*Directive*: Quote exactly and only this range of lines in the data below: the line that holds "DISABLE_AUTO_DISCOVERY = true" to the line that holds "su Windows, il", both included.

*Supplied material*:

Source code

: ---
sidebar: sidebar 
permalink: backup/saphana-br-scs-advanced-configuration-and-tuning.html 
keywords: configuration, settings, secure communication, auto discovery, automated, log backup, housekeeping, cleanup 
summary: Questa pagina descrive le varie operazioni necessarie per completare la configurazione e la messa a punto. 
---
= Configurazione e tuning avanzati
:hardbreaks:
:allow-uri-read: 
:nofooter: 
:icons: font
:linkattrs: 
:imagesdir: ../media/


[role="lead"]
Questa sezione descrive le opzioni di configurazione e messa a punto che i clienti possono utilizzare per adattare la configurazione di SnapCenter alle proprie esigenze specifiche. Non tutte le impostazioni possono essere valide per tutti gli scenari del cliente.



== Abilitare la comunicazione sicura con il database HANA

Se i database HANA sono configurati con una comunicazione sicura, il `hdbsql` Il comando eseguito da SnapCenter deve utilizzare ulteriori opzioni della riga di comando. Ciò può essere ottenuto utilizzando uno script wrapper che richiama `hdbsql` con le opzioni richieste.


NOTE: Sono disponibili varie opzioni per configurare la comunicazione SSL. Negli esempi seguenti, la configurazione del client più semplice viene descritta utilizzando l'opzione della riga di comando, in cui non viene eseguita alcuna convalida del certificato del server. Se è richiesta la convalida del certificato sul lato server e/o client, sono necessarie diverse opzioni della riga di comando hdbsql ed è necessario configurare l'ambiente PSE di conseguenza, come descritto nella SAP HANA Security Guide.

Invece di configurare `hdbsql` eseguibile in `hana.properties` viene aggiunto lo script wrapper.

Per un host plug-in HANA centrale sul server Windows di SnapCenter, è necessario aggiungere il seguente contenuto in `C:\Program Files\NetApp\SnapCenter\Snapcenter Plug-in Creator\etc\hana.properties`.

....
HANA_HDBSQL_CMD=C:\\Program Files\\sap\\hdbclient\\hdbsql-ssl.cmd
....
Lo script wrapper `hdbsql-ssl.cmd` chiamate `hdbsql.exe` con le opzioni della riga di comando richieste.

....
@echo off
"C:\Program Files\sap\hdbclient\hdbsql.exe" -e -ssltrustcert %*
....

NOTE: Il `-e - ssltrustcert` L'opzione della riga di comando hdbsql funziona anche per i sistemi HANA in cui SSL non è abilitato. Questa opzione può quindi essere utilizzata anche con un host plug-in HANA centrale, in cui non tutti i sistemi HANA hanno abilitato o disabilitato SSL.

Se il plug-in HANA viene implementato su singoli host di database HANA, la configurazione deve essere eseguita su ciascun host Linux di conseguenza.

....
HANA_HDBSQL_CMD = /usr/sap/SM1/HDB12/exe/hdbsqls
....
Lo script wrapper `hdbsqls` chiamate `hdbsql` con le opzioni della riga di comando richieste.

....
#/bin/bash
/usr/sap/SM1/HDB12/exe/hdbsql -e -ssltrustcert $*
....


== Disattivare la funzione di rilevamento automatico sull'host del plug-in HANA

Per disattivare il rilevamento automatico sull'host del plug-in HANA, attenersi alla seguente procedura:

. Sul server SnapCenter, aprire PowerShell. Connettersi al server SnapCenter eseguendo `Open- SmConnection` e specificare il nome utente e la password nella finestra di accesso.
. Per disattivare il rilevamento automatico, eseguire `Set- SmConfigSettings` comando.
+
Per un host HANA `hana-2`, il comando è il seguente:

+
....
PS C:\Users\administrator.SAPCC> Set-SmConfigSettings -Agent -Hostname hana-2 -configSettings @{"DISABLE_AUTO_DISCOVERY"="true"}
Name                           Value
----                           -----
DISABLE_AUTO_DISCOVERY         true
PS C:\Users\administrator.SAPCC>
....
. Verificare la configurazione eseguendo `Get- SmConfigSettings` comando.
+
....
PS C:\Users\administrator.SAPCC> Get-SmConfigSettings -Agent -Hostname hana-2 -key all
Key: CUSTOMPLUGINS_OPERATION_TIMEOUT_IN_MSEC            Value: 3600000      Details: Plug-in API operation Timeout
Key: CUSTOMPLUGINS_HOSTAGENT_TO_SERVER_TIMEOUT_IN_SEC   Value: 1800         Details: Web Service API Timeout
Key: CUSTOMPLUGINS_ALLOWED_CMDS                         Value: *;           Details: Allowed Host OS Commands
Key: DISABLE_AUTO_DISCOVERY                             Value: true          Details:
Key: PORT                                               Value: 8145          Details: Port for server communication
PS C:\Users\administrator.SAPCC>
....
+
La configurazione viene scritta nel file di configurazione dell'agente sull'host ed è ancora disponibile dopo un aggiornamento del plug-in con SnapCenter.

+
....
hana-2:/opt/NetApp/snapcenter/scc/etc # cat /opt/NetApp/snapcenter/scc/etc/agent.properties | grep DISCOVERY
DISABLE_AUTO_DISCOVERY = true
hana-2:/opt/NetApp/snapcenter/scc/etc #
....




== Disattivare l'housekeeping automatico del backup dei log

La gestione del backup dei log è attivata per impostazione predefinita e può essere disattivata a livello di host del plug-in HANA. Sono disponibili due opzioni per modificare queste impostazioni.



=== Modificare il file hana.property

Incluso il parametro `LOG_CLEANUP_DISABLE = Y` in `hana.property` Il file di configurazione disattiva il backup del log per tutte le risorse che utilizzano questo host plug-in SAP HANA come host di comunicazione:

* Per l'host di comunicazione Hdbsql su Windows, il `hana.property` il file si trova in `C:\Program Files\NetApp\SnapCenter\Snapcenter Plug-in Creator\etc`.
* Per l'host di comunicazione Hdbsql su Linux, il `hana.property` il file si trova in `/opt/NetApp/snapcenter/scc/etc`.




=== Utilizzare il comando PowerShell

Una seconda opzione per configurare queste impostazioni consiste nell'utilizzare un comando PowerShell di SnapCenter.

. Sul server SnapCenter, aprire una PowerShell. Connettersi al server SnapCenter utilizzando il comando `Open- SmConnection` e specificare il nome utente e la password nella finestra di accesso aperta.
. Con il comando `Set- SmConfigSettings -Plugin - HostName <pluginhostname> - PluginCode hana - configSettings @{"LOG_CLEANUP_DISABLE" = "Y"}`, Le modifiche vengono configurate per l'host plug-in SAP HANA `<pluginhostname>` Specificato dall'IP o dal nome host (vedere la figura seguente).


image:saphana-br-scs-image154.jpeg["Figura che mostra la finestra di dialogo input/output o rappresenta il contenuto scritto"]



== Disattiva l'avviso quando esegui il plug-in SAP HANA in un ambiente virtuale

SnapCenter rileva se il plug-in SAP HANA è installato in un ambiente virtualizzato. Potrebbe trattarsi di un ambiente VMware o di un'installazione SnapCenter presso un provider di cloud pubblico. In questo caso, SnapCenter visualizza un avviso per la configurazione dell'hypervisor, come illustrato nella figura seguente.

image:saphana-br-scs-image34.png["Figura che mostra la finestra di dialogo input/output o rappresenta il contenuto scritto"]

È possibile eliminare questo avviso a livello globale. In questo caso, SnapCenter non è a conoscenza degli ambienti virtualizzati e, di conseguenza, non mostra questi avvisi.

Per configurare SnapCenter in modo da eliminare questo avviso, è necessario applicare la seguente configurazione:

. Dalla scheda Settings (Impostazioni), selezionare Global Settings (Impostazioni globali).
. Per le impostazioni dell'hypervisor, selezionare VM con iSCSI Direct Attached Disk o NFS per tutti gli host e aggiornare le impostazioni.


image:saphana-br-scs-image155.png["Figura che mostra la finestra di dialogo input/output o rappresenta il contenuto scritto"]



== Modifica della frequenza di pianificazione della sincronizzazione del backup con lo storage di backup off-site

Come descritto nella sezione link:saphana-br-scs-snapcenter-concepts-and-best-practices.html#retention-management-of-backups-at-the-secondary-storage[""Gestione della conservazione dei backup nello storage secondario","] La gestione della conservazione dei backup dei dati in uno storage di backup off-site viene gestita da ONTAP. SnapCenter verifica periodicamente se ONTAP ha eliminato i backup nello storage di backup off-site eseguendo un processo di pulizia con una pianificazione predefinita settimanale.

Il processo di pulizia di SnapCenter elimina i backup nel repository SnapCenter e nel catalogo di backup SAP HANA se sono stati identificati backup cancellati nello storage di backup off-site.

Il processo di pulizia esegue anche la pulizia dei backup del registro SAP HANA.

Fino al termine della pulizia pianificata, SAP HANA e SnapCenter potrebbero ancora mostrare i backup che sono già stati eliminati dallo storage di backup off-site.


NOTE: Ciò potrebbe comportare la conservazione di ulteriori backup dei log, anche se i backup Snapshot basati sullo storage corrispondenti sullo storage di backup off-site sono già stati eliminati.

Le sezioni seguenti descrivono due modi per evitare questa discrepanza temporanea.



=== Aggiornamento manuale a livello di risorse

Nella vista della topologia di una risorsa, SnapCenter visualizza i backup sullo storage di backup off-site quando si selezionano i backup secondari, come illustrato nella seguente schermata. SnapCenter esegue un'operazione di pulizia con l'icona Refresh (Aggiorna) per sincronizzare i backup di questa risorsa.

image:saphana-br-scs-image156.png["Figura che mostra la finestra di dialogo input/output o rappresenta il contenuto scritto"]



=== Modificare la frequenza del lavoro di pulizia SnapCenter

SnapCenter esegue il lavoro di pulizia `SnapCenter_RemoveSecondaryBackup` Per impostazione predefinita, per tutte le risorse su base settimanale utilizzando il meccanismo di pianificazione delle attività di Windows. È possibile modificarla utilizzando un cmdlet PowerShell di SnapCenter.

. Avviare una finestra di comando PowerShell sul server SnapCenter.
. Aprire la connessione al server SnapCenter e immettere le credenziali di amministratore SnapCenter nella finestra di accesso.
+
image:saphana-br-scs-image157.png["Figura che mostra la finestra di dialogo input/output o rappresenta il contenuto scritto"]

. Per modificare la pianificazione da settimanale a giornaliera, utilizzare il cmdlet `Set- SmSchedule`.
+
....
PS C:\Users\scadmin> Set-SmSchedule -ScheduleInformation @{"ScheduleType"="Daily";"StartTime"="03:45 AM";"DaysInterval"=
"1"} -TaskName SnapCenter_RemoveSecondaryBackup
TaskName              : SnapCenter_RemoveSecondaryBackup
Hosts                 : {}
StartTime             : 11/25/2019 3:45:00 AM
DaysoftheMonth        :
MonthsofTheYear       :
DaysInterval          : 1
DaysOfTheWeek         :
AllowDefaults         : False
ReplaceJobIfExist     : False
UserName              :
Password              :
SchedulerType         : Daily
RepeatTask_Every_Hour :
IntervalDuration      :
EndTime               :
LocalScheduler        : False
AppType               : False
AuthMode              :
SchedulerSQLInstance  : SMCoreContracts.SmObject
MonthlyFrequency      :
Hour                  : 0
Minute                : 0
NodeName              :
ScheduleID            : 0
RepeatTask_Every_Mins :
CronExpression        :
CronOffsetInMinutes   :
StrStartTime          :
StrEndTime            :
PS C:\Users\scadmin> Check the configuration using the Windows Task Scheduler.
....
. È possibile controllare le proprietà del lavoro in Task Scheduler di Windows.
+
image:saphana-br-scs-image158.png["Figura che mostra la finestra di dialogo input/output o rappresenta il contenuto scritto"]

*Solution for this task*:
DISABLE_AUTO_DISCOVERY = true
hana-2:/opt/NetApp/snapcenter/scc/etc #
....




== Disattivare l'housekeeping automatico del backup dei log

La gestione del backup dei log è attivata per impostazione predefinita e può essere disattivata a livello di host del plug-in HANA. Sono disponibili due opzioni per modificare queste impostazioni.



=== Modificare il file hana.property

Incluso il parametro `LOG_CLEANUP_DISABLE = Y` in `hana.property` Il file di configurazione disattiva il backup del log per tutte le risorse che utilizzano questo host plug-in SAP HANA come host di comunicazione:

* Per l'host di comunicazione Hdbsql su Windows, il `hana.property` il file si trova in `C:\Program Files\NetApp\SnapCenter\Snapcenter Plug-in Creator\etc`.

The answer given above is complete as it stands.